Thinking ahead is the key to using Glacier effectively. So if some data is more likely to be retrieved than other, assigning it into specific archives would be useful. Moreover, Glacier can't solve the problem of obsolescent software utilized to access data. This is a major issue in long-term preservation of data. For guidance in this area, organizations should study the good work that the eXtensible Access Method group at Storage Networking Industry Association is doing on this subject.

Glacier charges $120 per terabyte per year to store data, a low cost that has created not just excitement in the market but also claims that tape is dead. Glacier doesn't charge for transfers into storage, but it does charge for transfers out of storage. While the service does present a challenge to tape, that isn't because a disk solution is inherently less costly.
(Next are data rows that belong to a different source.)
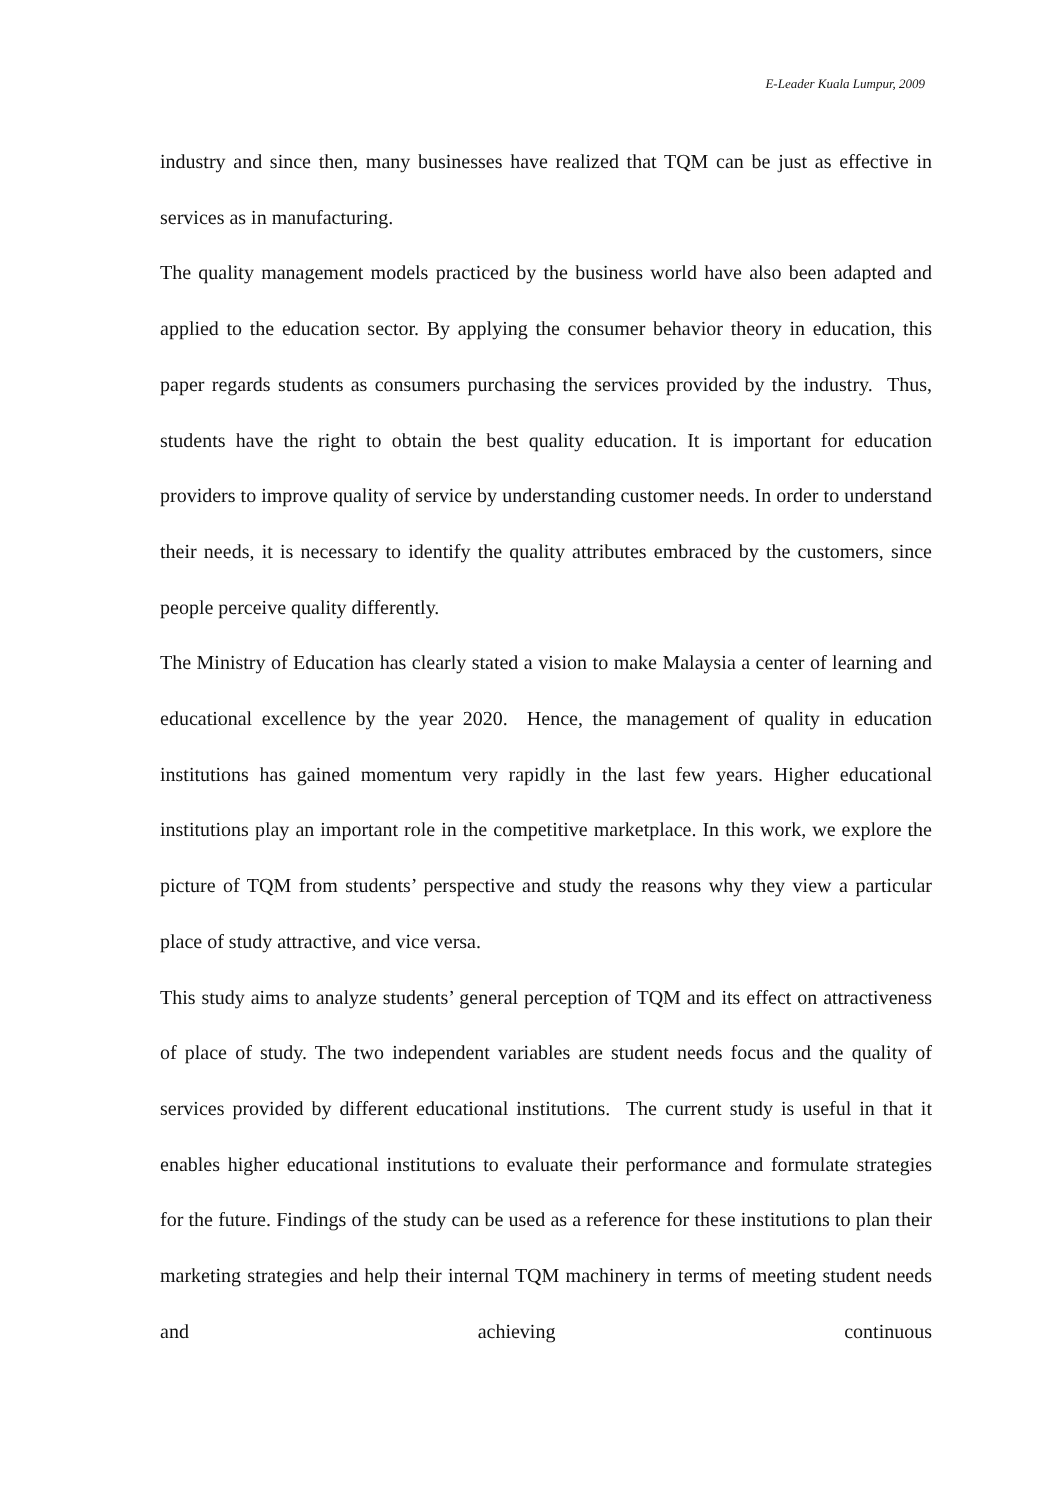E-Leader Kuala Lumpur, 2009
industry and since then, many businesses have realized that TQM can be just as effective in services as in manufacturing.
The quality management models practiced by the business world have also been adapted and applied to the education sector. By applying the consumer behavior theory in education, this paper regards students as consumers purchasing the services provided by the industry. Thus, students have the right to obtain the best quality education. It is important for education providers to improve quality of service by understanding customer needs. In order to understand their needs, it is necessary to identify the quality attributes embraced by the customers, since people perceive quality differently.
The Ministry of Education has clearly stated a vision to make Malaysia a center of learning and educational excellence by the year 2020. Hence, the management of quality in education institutions has gained momentum very rapidly in the last few years. Higher educational institutions play an important role in the competitive marketplace. In this work, we explore the picture of TQM from students’ perspective and study the reasons why they view a particular place of study attractive, and vice versa.
This study aims to analyze students’ general perception of TQM and its effect on attractiveness of place of study. The two independent variables are student needs focus and the quality of services provided by different educational institutions. The current study is useful in that it enables higher educational institutions to evaluate their performance and formulate strategies for the future. Findings of the study can be used as a reference for these institutions to plan their marketing strategies and help their internal TQM machinery in terms of meeting student needs and achieving continuous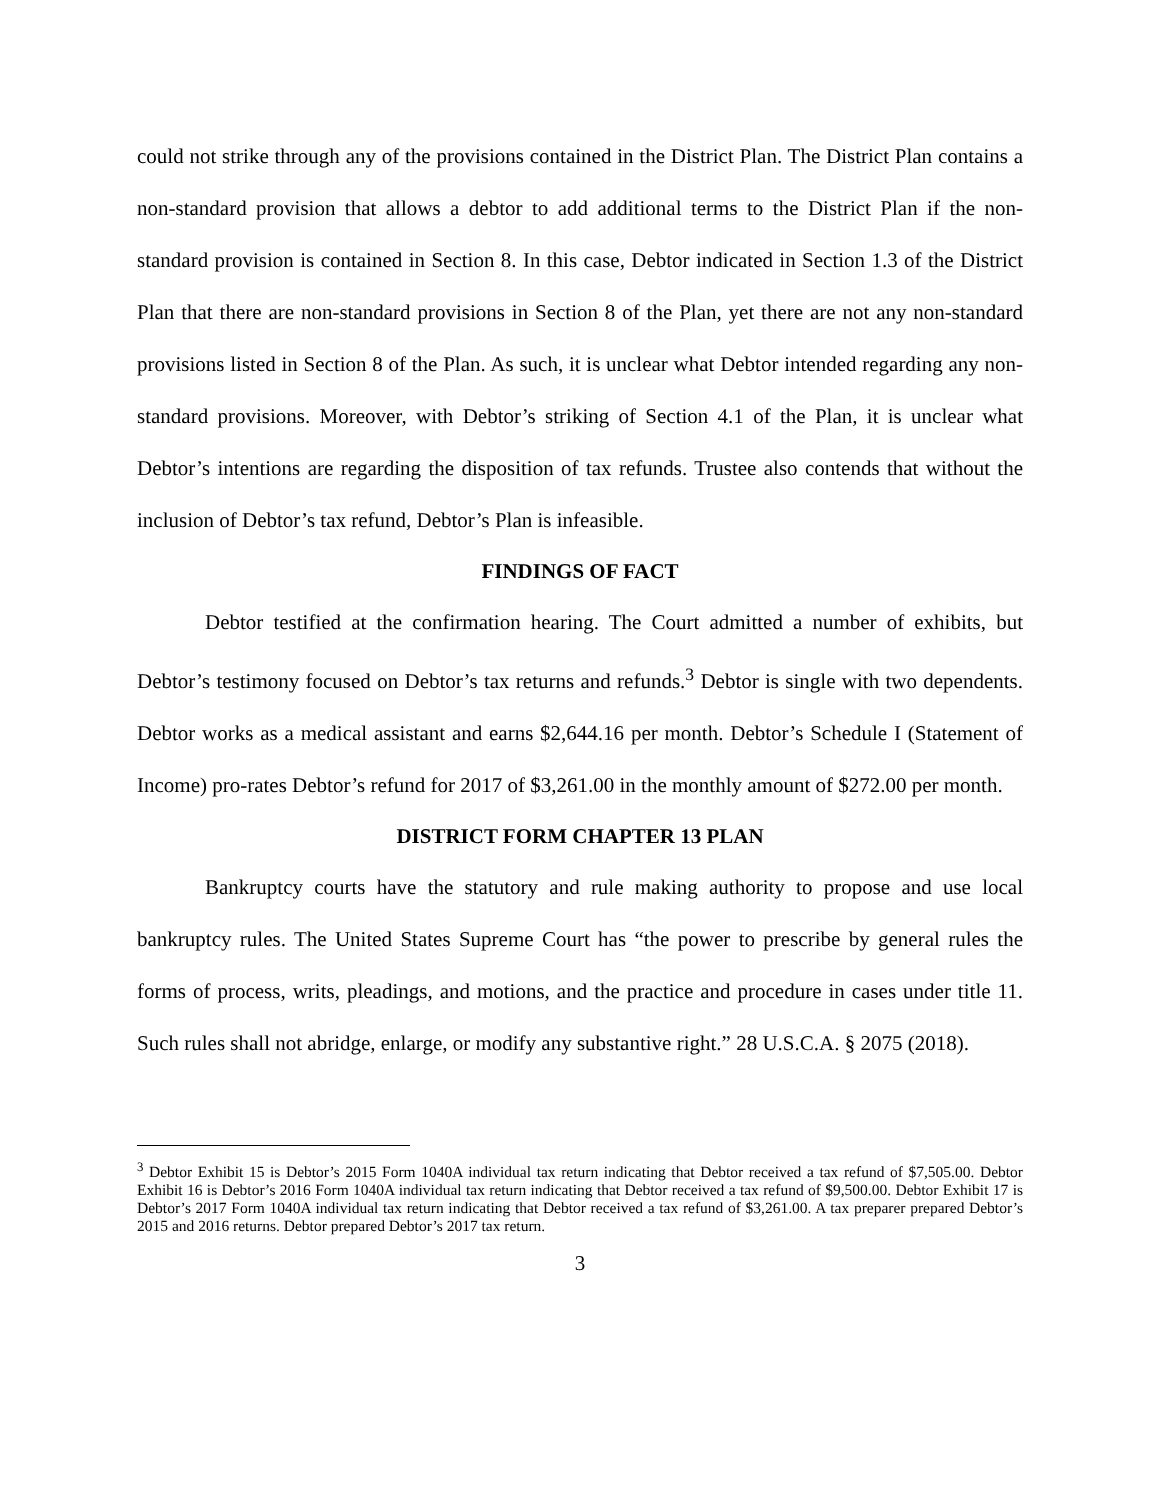could not strike through any of the provisions contained in the District Plan. The District Plan contains a non-standard provision that allows a debtor to add additional terms to the District Plan if the non-standard provision is contained in Section 8. In this case, Debtor indicated in Section 1.3 of the District Plan that there are non-standard provisions in Section 8 of the Plan, yet there are not any non-standard provisions listed in Section 8 of the Plan. As such, it is unclear what Debtor intended regarding any non-standard provisions. Moreover, with Debtor’s striking of Section 4.1 of the Plan, it is unclear what Debtor’s intentions are regarding the disposition of tax refunds. Trustee also contends that without the inclusion of Debtor’s tax refund, Debtor’s Plan is infeasible.
FINDINGS OF FACT
Debtor testified at the confirmation hearing. The Court admitted a number of exhibits, but Debtor’s testimony focused on Debtor’s tax returns and refunds.<sup>3</sup> Debtor is single with two dependents. Debtor works as a medical assistant and earns $2,644.16 per month. Debtor’s Schedule I (Statement of Income) pro-rates Debtor’s refund for 2017 of $3,261.00 in the monthly amount of $272.00 per month.
DISTRICT FORM CHAPTER 13 PLAN
Bankruptcy courts have the statutory and rule making authority to propose and use local bankruptcy rules. The United States Supreme Court has “the power to prescribe by general rules the forms of process, writs, pleadings, and motions, and the practice and procedure in cases under title 11. Such rules shall not abridge, enlarge, or modify any substantive right.” 28 U.S.C.A. § 2075 (2018).
<sup>3</sup> Debtor Exhibit 15 is Debtor’s 2015 Form 1040A individual tax return indicating that Debtor received a tax refund of $7,505.00. Debtor Exhibit 16 is Debtor’s 2016 Form 1040A individual tax return indicating that Debtor received a tax refund of $9,500.00. Debtor Exhibit 17 is Debtor’s 2017 Form 1040A individual tax return indicating that Debtor received a tax refund of $3,261.00. A tax preparer prepared Debtor’s 2015 and 2016 returns. Debtor prepared Debtor’s 2017 tax return.
3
The argument gets down to an in-house vs. public cloud offering. For companies that don't use tape in-house, Glacier may very well provide a more effective service due to its cost and/or ease of use--it requires no up-front investment in equipment, personnel or training. For those using disk more and more for backup and who also have a tape infrastructure, Glacier may prove an attractive proposition. Tape vendors will have to convince them that archiving--both active and deep--as well as deep backup copies, are best left on tape. That story plays best to large and sophisticated customers. In other words, tape isn't dead, but it faces another challenge.

Overall, Glacier provides a pay-as-you-go expense model that reflects operational cost versus capital cost and is easy to plan for. Moreover, it seems affordable and competitive.

Amazon seems to be a prescient company that anticipates needs and defines well-crafted solutions that meet real requirements for both consumers and businesses. Glacier is just the latest example of this. Although it's still fashionable to talk about the private cloud, Amazon inexorably continues to make its case for the use of the public cloud in a growing number of ways.

No, public clouds aren't taking over all of the cloud world (as hybrid seems the most reasonable use-case scenario, over time). But it will continue to make inroads in targeted areas, including the deep archiving and selected backup solutions that Glacier delivers.

Amazon's Glacier won't kill tape, but it should make tape vendors stand up and take notice, especially since the company has been the first mover/innovator among public cloud providers in numerous spaces. Though Glacier doesn't qualify as an automatic loss for tape vendors, in all, it looks like another win for Amazon.